Because consumption is by received id, you can **wait for a whole set** by re-awaiting until
all of them have arrived, then progress once:

```elixir
@names ["a", "b", "c"]

def step("collect", ctx) do
  have = MapSet.new(ctx.awaited, & &1.name)

  if MapSet.size(have) == length(@names) do
    {:done, %{"sum" => ctx.awaited |> Enum.map(& &1.payload["v"]) |> Enum.sum()}}
  else
    {:await, @names, "collect", ctx.state}   # re-await: consumes nothing, the pack accumulates
  end
end
```

`{:retry, ...}` on an awaiting step also keeps the awaited inputs, so a redo re-sees them.

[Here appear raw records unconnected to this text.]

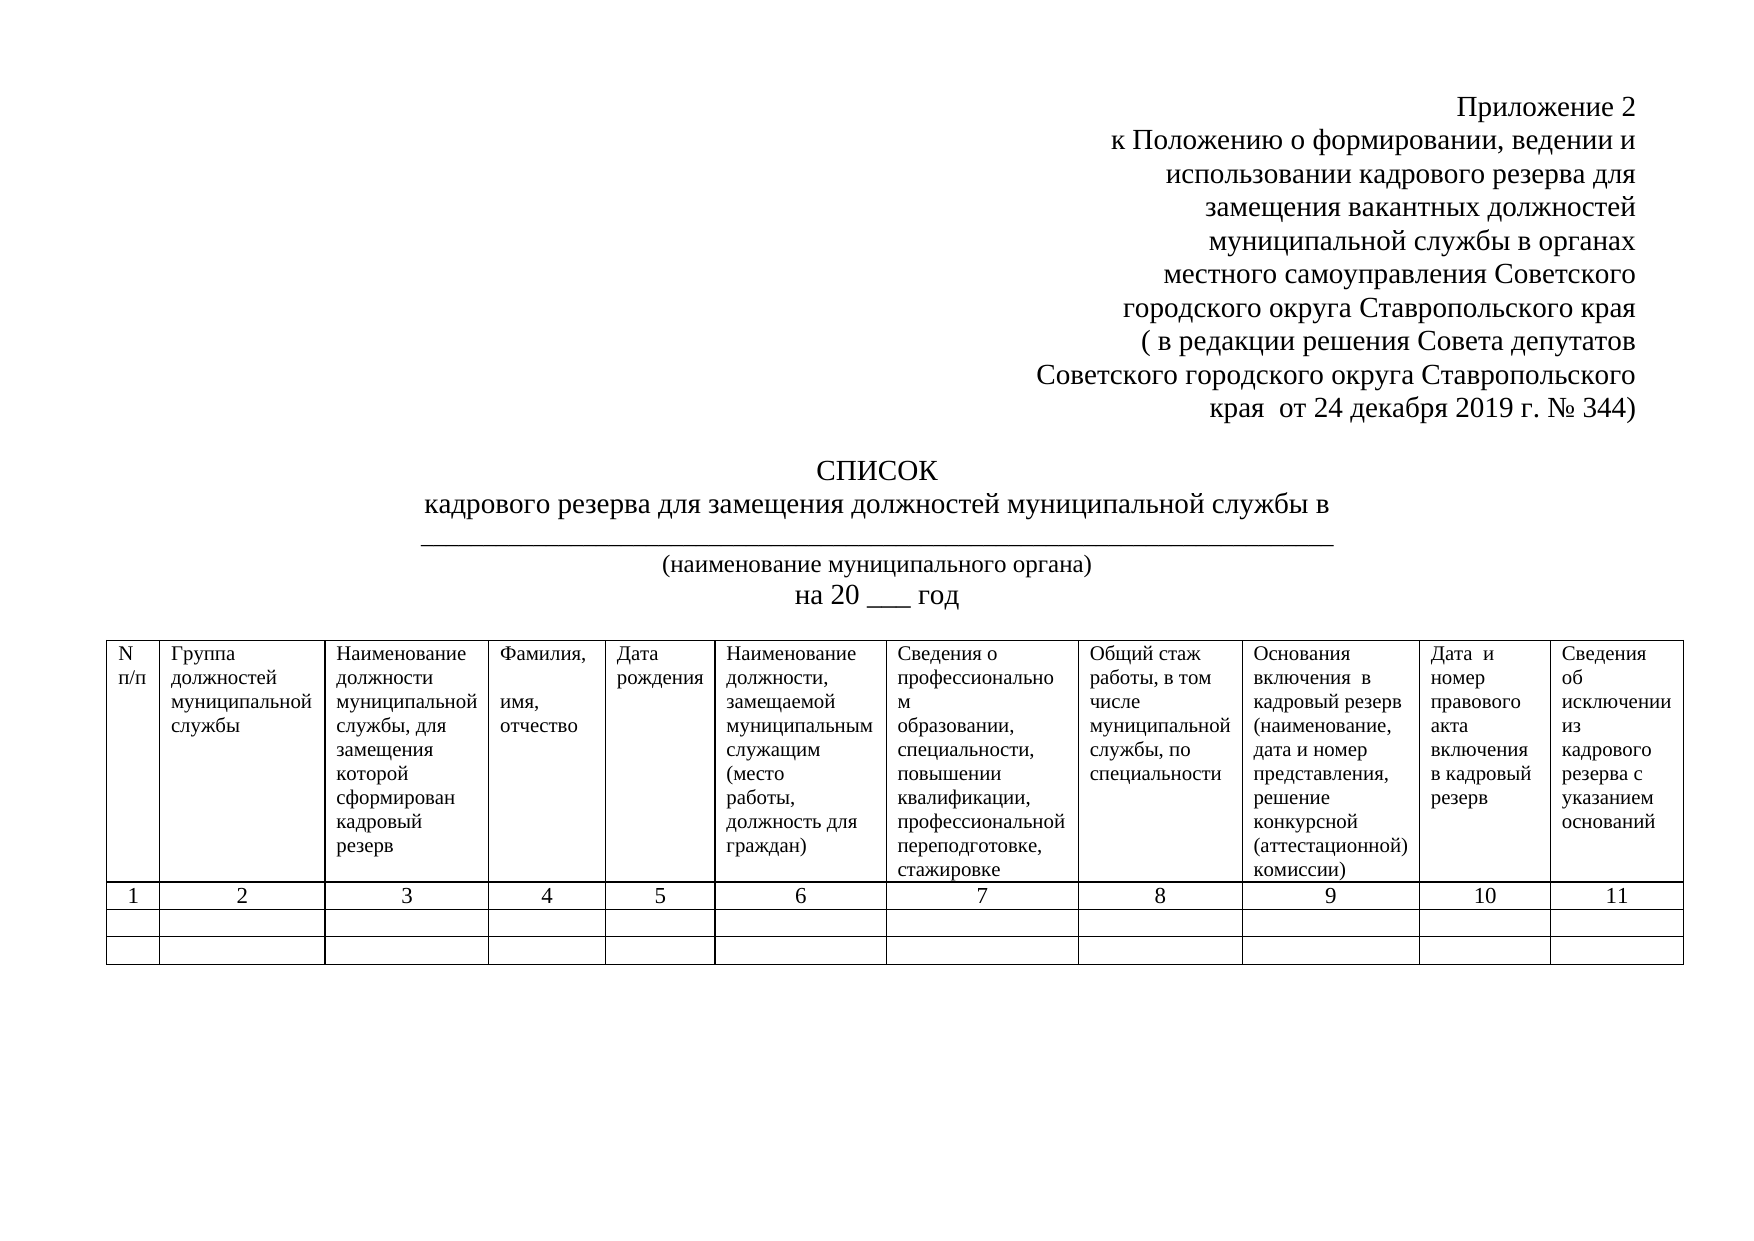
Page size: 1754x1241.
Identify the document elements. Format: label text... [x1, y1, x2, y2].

table_cell 6 [716, 883, 886, 909]
text Приложение 2 [118, 89, 1636, 122]
table_header Основания включения в кадровый резерв (наименование, дата и номер представления, решение конкурсной (аттестационной) комиссии) [1243, 641, 1419, 881]
table_cell [1079, 910, 1242, 936]
text (наименование муниципального органа) [118, 549, 1636, 577]
table_cell [716, 937, 886, 963]
table_cell [606, 910, 714, 936]
table_cell [606, 937, 714, 963]
table_cell [160, 910, 324, 936]
table_cell 5 [606, 883, 714, 909]
table_cell [1420, 937, 1550, 963]
text на 20 ___ год [118, 577, 1636, 611]
table_cell [489, 910, 605, 936]
table_header [107, 122, 1078, 424]
table_cell 9 [1243, 883, 1419, 909]
table_cell [1420, 910, 1550, 936]
table_cell [107, 910, 159, 936]
table_cell [1551, 910, 1683, 936]
table_cell [1243, 937, 1419, 963]
table_header Сведения об исключении из кадрового резерва с указанием оснований [1551, 641, 1683, 881]
table_header Общий стаж работы, в том числе муниципальной службы, по специальности [1079, 641, 1242, 881]
table_cell 4 [489, 883, 605, 909]
table_header Дата и номер правового акта включения в кадровый резерв [1420, 641, 1550, 881]
table_cell [1243, 910, 1419, 936]
table_header к Положению о формировании, ведении и использовании кадрового резерва для замещения вакантных должностей муниципальной службы в органах местного самоуправления Советского городского округа Ставропольского края ( в редакции решения Совета депутатов Советского городского округа Ставропольского края от 24 декабря 2019 г. № 344) [1078, 122, 1647, 424]
text кадрового резерва для замещения должностей муниципальной службы в [118, 486, 1636, 520]
table_header Сведения о профессиональном образовании, специальности, повышении квалификации, профессиональной переподготовке, стажировке [887, 641, 1078, 881]
table_cell 10 [1420, 883, 1550, 909]
table_cell [326, 937, 488, 963]
table_cell [489, 937, 605, 963]
table_cell 11 [1551, 883, 1683, 909]
text _________________________________________________________________________ [118, 520, 1636, 549]
table_cell 8 [1079, 883, 1242, 909]
table_cell [1551, 937, 1683, 963]
table_cell [326, 910, 488, 936]
table_header N п/п [107, 641, 159, 881]
table_header Дата рождения [606, 641, 714, 881]
table_header Наименование должности муниципальной службы, для замещения которой сформирован кадровый резерв [326, 641, 488, 881]
table_cell 3 [326, 883, 488, 909]
table_cell [887, 937, 1078, 963]
table_cell [107, 937, 159, 963]
table_header Группа должностей муниципальной службы [160, 641, 324, 881]
table_cell 1 [107, 883, 159, 909]
table_cell [716, 910, 886, 936]
table_cell [1079, 937, 1242, 963]
table_header Наименование должности, замещаемой муниципальным служащим (место работы, должность для граждан) [716, 641, 886, 881]
table_cell [160, 937, 324, 963]
table_cell 2 [160, 883, 324, 909]
table_header Фамилия, имя, отчество [489, 641, 605, 881]
table_cell 7 [887, 883, 1078, 909]
text СПИСОК [118, 453, 1636, 486]
table_cell [887, 910, 1078, 936]
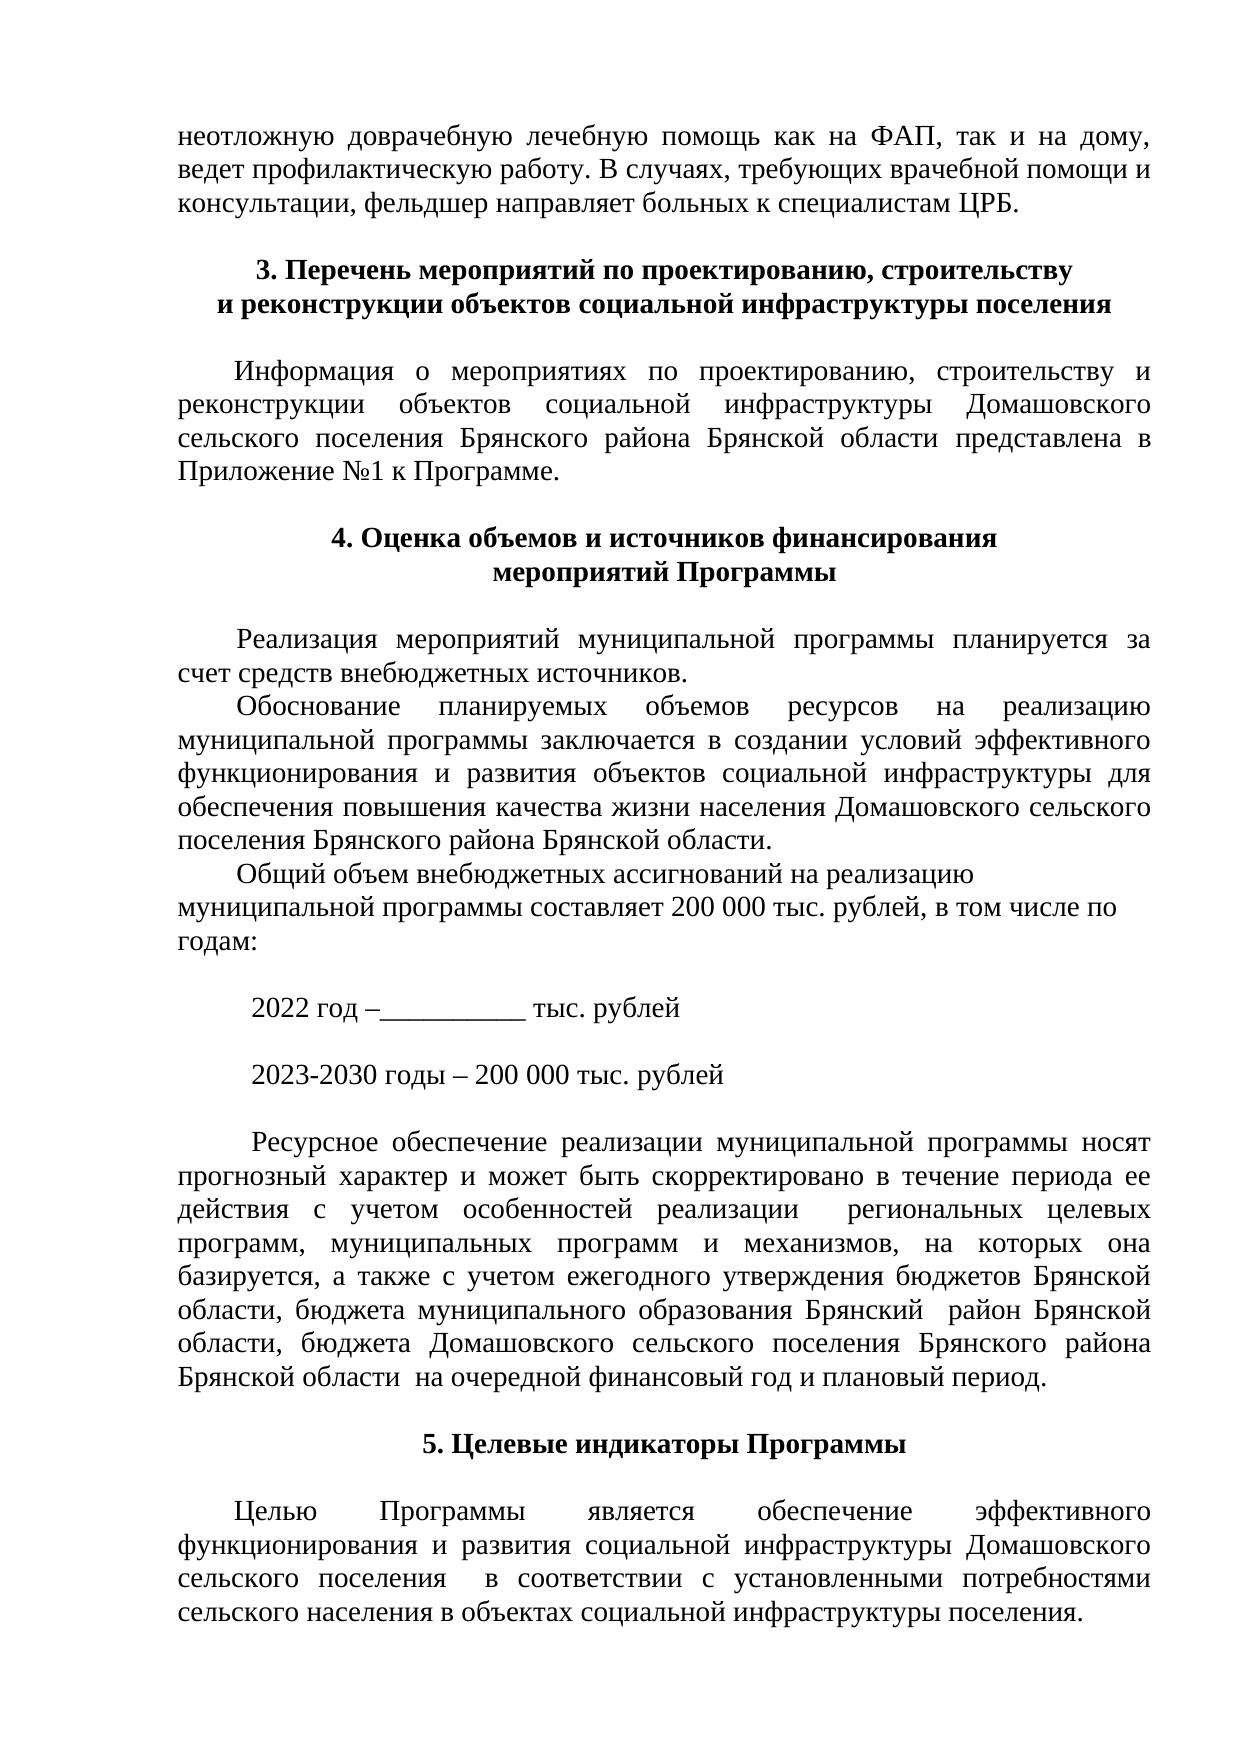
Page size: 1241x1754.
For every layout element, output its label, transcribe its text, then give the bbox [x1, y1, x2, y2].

Re-awaiting is cheap: the engine wakes a park only on signals the parking step was **not**
handed, so re-awaiting while your inputs sit unconsumed in the inbox parks cleanly — the
instance sleeps until the next new arrival, it does not spin.

## Timeouts

`{:await, names, next_step, state, timeout: 30_000}` arms a deadline: if no matching signal
arrives in time, the engine wakes the instance anyway and runs `next_step`. A timeout is a
**wake, not a failure** — `attempt` is untouched, and the step distinguishes the cases by
what it received:

```elixir
def step("wait", ctx), do: {:await, "payment", "decide", ctx.state, timeout: :timer.hours(1)}

def step("decide", %{awaited: []} = ctx), do: {:stop, "payment never came"}  # timed out
def step("decide", ctx), do: {:next, "ship", ctx.state}                      # signal arrived
```

For a fresh await, empty `ctx.awaited` on wake means the deadline fired. In the
[accumulate pattern](#accumulating-a-pack), a timeout wakes you with the **partial pack** —
"proceed with what arrived" falls out naturally. Timeout resolution is bounded by
`:reap_interval` (the sweep that fires them; default 30s), so treat the deadline as
"at least this long", not a precise timer.

## Under the hood

`await` is sugar over a raw signal model: every instance has a durable inbox (`ctx.all`), and a
step can park on a name set. You can always write a step that inspects `ctx.all` itself and
decides what to do — `await` just pre-filters and consumes the set you named.